WRITTEN PROBLEM -> Extract every classification line from the records below, kingdom through the last name given, and reproduce each one verbatim in its original order.

**** RECORD EXTRACTS

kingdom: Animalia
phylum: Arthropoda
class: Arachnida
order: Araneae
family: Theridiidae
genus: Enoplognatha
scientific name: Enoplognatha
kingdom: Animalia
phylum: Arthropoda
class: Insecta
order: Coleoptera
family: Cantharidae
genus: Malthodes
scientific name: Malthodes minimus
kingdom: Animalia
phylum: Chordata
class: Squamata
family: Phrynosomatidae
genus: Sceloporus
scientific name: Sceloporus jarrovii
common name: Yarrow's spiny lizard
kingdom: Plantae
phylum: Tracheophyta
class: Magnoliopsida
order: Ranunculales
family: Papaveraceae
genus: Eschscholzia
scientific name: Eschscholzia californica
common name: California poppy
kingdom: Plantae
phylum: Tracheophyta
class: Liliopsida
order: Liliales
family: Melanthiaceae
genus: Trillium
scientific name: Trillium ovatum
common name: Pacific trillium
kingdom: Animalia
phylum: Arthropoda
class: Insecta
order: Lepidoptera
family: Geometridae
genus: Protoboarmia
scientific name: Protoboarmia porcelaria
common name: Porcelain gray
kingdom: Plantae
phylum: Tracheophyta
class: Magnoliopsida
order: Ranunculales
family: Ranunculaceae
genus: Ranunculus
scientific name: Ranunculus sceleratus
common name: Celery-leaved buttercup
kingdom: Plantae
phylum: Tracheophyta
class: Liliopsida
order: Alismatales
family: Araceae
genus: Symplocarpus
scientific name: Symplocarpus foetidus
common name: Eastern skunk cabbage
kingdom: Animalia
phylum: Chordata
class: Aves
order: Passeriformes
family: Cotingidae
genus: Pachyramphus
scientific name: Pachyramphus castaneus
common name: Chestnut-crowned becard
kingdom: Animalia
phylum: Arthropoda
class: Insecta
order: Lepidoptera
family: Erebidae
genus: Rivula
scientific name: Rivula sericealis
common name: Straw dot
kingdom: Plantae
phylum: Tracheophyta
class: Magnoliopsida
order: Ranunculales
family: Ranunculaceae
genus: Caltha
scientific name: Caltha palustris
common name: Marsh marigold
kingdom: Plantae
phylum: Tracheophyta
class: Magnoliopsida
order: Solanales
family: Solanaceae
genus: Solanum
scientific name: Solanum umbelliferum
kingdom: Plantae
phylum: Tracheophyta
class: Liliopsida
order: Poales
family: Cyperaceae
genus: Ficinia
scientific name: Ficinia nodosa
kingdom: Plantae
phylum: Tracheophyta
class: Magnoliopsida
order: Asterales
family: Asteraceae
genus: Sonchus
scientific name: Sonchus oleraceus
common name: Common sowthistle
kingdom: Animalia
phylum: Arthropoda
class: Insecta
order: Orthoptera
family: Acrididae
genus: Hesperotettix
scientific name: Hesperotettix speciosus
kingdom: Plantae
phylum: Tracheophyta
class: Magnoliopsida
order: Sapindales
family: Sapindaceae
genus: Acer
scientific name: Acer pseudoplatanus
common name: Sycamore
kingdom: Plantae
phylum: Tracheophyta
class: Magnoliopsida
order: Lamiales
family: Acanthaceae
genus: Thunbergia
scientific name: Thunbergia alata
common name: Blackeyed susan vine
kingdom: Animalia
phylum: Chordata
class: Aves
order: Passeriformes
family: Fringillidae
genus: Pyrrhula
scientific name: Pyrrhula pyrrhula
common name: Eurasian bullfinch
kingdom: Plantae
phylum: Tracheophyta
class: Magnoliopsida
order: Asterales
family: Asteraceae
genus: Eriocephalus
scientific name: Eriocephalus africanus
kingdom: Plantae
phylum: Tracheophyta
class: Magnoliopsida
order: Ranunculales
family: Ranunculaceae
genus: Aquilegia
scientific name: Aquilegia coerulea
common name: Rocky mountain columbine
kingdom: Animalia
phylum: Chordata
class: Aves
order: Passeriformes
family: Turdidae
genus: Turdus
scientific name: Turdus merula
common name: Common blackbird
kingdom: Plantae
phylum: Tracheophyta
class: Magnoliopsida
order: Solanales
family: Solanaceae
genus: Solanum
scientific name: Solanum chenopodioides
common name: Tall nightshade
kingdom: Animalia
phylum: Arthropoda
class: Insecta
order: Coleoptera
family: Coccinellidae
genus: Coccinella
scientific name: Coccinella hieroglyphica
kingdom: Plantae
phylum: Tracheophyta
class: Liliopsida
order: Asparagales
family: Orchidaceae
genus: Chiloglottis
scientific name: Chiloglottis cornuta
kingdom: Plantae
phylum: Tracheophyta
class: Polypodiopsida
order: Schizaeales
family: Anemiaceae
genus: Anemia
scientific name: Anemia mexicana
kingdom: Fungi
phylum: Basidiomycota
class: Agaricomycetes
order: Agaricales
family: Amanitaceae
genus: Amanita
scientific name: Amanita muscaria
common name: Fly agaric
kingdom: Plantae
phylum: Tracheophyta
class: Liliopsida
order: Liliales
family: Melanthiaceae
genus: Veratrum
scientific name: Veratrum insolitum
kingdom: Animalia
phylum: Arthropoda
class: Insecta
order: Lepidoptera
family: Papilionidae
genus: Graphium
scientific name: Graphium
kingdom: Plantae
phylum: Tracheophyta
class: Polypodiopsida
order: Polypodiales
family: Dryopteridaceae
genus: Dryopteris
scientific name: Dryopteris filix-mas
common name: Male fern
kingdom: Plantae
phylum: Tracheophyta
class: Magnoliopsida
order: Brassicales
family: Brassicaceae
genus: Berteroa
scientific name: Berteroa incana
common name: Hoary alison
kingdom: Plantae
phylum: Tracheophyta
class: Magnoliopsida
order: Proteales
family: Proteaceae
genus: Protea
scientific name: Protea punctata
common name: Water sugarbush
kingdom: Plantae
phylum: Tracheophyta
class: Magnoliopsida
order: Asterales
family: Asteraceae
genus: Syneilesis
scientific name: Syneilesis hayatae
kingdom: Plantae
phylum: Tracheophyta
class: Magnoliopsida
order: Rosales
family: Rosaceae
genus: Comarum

********

REPLY ->
kingdom: Animalia
phylum: Arthropoda
class: Arachnida
order: Araneae
family: Theridiidae
genus: Enoplognatha
scientific name: Enoplognatha
kingdom: Animalia
phylum: Arthropoda
class: Insecta
order: Coleoptera
family: Cantharidae
genus: Malthodes
scientific name: Malthodes minimus
kingdom: Animalia
phylum: Chordata
class: Squamata
family: Phrynosomatidae
genus: Sceloporus
scientific name: Sceloporus jarrovii
common name: Yarrow's spiny lizard
kingdom: Plantae
phylum: Tracheophyta
class: Magnoliopsida
order: Ranunculales
family: Papaveraceae
genus: Eschscholzia
scientific name: Eschscholzia californica
common name: California poppy
kingdom: Plantae
phylum: Tracheophyta
class: Liliopsida
order: Liliales
family: Melanthiaceae
genus: Trillium
scientific name: Trillium ovatum
common name: Pacific trillium
kingdom: Animalia
phylum: Arthropoda
class: Insecta
order: Lepidoptera
family: Geometridae
genus: Protoboarmia
scientific name: Protoboarmia porcelaria
common name: Porcelain gray
kingdom: Plantae
phylum: Tracheophyta
class: Magnoliopsida
order: Ranunculales
family: Ranunculaceae
genus: Ranunculus
scientific name: Ranunculus sceleratus
common name: Celery-leaved buttercup
kingdom: Plantae
phylum: Tracheophyta
class: Liliopsida
order: Alismatales
family: Araceae
genus: Symplocarpus
scientific name: Symplocarpus foetidus
common name: Eastern skunk cabbage
kingdom: Animalia
phylum: Chordata
class: Aves
order: Passeriformes
family: Cotingidae
genus: Pachyramphus
scientific name: Pachyramphus castaneus
common name: Chestnut-crowned becard
kingdom: Animalia
phylum: Arthropoda
class: Insecta
order: Lepidoptera
family: Erebidae
genus: Rivula
scientific name: Rivula sericealis
common name: Straw dot
kingdom: Plantae
phylum: Tracheophyta
class: Magnoliopsida
order: Ranunculales
family: Ranunculaceae
genus: Caltha
scientific name: Caltha palustris
common name: Marsh marigold
kingdom: Plantae
phylum: Tracheophyta
class: Magnoliopsida
order: Solanales
family: Solanaceae
genus: Solanum
scientific name: Solanum umbelliferum
kingdom: Plantae
phylum: Tracheophyta
class: Liliopsida
order: Poales
family: Cyperaceae
genus: Ficinia
scientific name: Ficinia nodosa
kingdom: Plantae
phylum: Tracheophyta
class: Magnoliopsida
order: Asterales
family: Asteraceae
genus: Sonchus
scientific name: Sonchus oleraceus
common name: Common sowthistle
kingdom: Animalia
phylum: Arthropoda
class: Insecta
order: Orthoptera
family: Acrididae
genus: Hesperotettix
scientific name: Hesperotettix speciosus
kingdom: Plantae
phylum: Tracheophyta
class: Magnoliopsida
order: Sapindales
family: Sapindaceae
genus: Acer
scientific name: Acer pseudoplatanus
common name: Sycamore
kingdom: Plantae
phylum: Tracheophyta
class: Magnoliopsida
order: Lamiales
family: Acanthaceae
genus: Thunbergia
scientific name: Thunbergia alata
common name: Blackeyed susan vine
kingdom: Animalia
phylum: Chordata
class: Aves
order: Passeriformes
family: Fringillidae
genus: Pyrrhula
scientific name: Pyrrhula pyrrhula
common name: Eurasian bullfinch
kingdom: Plantae
phylum: Tracheophyta
class: Magnoliopsida
order: Asterales
family: Asteraceae
genus: Eriocephalus
scientific name: Eriocephalus africanus
kingdom: Plantae
phylum: Tracheophyta
class: Magnoliopsida
order: Ranunculales
family: Ranunculaceae
genus: Aquilegia
scientific name: Aquilegia coerulea
common name: Rocky mountain columbine
kingdom: Animalia
phylum: Chordata
class: Aves
order: Passeriformes
family: Turdidae
genus: Turdus
scientific name: Turdus merula
common name: Common blackbird
kingdom: Plantae
phylum: Tracheophyta
class: Magnoliopsida
order: Solanales
family: Solanaceae
genus: Solanum
scientific name: Solanum chenopodioides
common name: Tall nightshade
kingdom: Animalia
phylum: Arthropoda
class: Insecta
order: Coleoptera
family: Coccinellidae
genus: Coccinella
scientific name: Coccinella hieroglyphica
kingdom: Plantae
phylum: Tracheophyta
class: Liliopsida
order: Asparagales
family: Orchidaceae
genus: Chiloglottis
scientific name: Chiloglottis cornuta
kingdom: Plantae
phylum: Tracheophyta
class: Polypodiopsida
order: Schizaeales
family: Anemiaceae
genus: Anemia
scientific name: Anemia mexicana
kingdom: Fungi
phylum: Basidiomycota
class: Agaricomycetes
order: Agaricales
family: Amanitaceae
genus: Amanita
scientific name: Amanita muscaria
common name: Fly agaric
kingdom: Plantae
phylum: Tracheophyta
class: Liliopsida
order: Liliales
family: Melanthiaceae
genus: Veratrum
scientific name: Veratrum insolitum
kingdom: Animalia
phylum: Arthropoda
class: Insecta
order: Lepidoptera
family: Papilionidae
genus: Graphium
scientific name: Graphium
kingdom: Plantae
phylum: Tracheophyta
class: Polypodiopsida
order: Polypodiales
family: Dryopteridaceae
genus: Dryopteris
scientific name: Dryopteris filix-mas
common name: Male fern
kingdom: Plantae
phylum: Tracheophyta
class: Magnoliopsida
order: Brassicales
family: Brassicaceae
genus: Berteroa
scientific name: Berteroa incana
common name: Hoary alison
kingdom: Plantae
phylum: Tracheophyta
class: Magnoliopsida
order: Proteales
family: Proteaceae
genus: Protea
scientific name: Protea punctata
common name: Water sugarbush
kingdom: Plantae
phylum: Tracheophyta
class: Magnoliopsida
order: Asterales
family: Asteraceae
genus: Syneilesis
scientific name: Syneilesis hayatae
kingdom: Plantae
phylum: Tracheophyta
class: Magnoliopsida
order: Rosales
family: Rosaceae
genus: Comarum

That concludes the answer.